_YOUR OBJECTIVE_: Copy out every line of the records where the string "server" occurs.

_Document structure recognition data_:
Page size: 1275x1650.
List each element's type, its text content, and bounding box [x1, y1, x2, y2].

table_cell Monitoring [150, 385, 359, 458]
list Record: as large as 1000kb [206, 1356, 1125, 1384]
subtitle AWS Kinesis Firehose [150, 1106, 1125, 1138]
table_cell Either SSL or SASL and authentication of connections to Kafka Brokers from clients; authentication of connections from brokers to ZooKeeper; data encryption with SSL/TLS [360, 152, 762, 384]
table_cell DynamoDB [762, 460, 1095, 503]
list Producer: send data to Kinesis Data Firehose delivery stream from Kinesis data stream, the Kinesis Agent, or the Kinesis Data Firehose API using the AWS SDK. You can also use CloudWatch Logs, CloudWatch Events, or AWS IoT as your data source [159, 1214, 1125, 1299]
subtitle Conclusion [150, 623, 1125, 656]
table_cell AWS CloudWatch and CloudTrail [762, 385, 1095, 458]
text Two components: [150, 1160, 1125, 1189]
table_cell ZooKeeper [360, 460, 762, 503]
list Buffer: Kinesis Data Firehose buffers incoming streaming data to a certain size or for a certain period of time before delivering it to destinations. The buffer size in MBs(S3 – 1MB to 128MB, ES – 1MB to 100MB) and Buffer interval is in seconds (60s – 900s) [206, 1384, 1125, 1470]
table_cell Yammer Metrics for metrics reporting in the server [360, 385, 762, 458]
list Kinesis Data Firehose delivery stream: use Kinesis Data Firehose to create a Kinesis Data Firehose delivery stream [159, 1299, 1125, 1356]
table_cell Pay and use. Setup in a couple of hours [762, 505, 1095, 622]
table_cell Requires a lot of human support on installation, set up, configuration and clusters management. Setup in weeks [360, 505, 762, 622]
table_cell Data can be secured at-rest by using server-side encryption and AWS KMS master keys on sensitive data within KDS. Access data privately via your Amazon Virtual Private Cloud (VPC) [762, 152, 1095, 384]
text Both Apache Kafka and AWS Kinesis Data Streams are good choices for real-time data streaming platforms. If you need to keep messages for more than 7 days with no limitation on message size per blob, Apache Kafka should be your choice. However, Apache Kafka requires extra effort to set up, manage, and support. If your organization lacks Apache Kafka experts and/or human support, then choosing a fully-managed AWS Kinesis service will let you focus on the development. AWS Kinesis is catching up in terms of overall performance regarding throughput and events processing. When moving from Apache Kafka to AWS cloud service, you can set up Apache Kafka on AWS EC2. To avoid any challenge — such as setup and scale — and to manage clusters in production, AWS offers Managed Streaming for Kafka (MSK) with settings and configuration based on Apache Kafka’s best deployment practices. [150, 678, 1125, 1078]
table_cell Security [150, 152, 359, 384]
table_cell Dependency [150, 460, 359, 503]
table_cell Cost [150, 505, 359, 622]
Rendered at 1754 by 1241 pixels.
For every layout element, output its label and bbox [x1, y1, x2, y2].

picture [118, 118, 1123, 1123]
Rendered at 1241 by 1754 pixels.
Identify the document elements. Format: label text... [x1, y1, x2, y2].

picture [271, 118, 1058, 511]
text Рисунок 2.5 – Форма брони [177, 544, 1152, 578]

_REPLY_:
table_cell Yammer Metrics for metrics reporting in the server [360, 385, 762, 458]
table_cell Data can be secured at-rest by using server-side encryption and AWS KMS master keys on sensitive data within KDS. Access data privately via your Amazon Virtual Private Cloud (VPC) [762, 152, 1095, 384]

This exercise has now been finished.